Несмотря на эти тяжёлые годы, остаётся светлое воспоминание о людях того времени. Хороших людей во время блокады, во время войны и после неё было очень много. Люди с большой теплотой относились друг к другу. Это сейчас уходит. Уже в глубоко послевоенные годы в Ленинград приезжала немецкая делегация. Мы тогда в разговоре сказали им, что у них люди эгоистичные, закрытые, не помогают друг другу. А они ответили: «Подождите, начнёте жить лучше, у всех появятся отдельные квартиры, и у вас уже не будет этой теплоты, которая есть сейчас, когда вы живёте в коммунальных квартирах». В общем, так оно и есть, сейчас разобщённости очень много. И сейчас даже получается, что у них уже больше теплоты друг к другу, чем у нас, о человеке больше заботятся. Может быть, и к нам это вернётся.

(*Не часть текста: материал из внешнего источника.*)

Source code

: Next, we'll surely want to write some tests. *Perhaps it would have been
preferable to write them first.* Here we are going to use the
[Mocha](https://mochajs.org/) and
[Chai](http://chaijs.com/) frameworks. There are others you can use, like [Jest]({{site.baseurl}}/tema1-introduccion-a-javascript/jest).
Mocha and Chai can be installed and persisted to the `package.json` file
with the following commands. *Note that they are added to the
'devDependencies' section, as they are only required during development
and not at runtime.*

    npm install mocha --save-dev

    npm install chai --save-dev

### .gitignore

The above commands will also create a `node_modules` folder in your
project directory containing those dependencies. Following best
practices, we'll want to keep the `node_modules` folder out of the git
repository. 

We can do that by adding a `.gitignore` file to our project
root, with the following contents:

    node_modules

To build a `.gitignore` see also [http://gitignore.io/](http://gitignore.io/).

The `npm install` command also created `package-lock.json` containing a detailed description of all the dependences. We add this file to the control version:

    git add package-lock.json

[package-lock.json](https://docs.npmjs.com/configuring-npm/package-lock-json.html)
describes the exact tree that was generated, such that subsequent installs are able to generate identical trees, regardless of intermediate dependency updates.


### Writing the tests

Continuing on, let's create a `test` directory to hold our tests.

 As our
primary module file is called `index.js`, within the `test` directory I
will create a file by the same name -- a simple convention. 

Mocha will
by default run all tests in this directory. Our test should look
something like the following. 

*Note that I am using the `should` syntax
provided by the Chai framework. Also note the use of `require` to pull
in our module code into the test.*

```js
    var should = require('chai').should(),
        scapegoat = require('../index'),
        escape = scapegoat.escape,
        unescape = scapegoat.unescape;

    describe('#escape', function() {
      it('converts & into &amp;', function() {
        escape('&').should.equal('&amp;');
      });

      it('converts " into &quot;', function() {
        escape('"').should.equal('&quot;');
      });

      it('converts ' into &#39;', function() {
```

Однажды я услышала по радио рассказ. У одной старушки в деревне молодые девушки спросили: «Бабушка, ну как же так, вам уже так много лет, а вы такая жизнерадостная, бодрая, как вам это удаётся?» Она ответила: «А вот знаете, милые, я в своей жизни видела очень много всего, и хорошего, и плохого, но я всё хорошее откладываю у себя в сердце, а всё плохое отпускаю на воду». Эти слова запали мне в душу, и я старалась жить с ними, а потом, когда я воцерковилась, я поняла истинный смысл этих слов.
Источник: Испытание: воспоминания настоятеля и прихожан Князь-Владимирского собора в Санкт-Петербурге о Великой Отечественной войне 1941-1945 годов / [сост.: Варвара Синицына, Ирина Шкваря ; отв. ред.: проф., протоиер. Владимир Сорокин]. — СПб. : Князь-Владимирский собор, 2010.с. 113 — 122. Тираж 500 экз.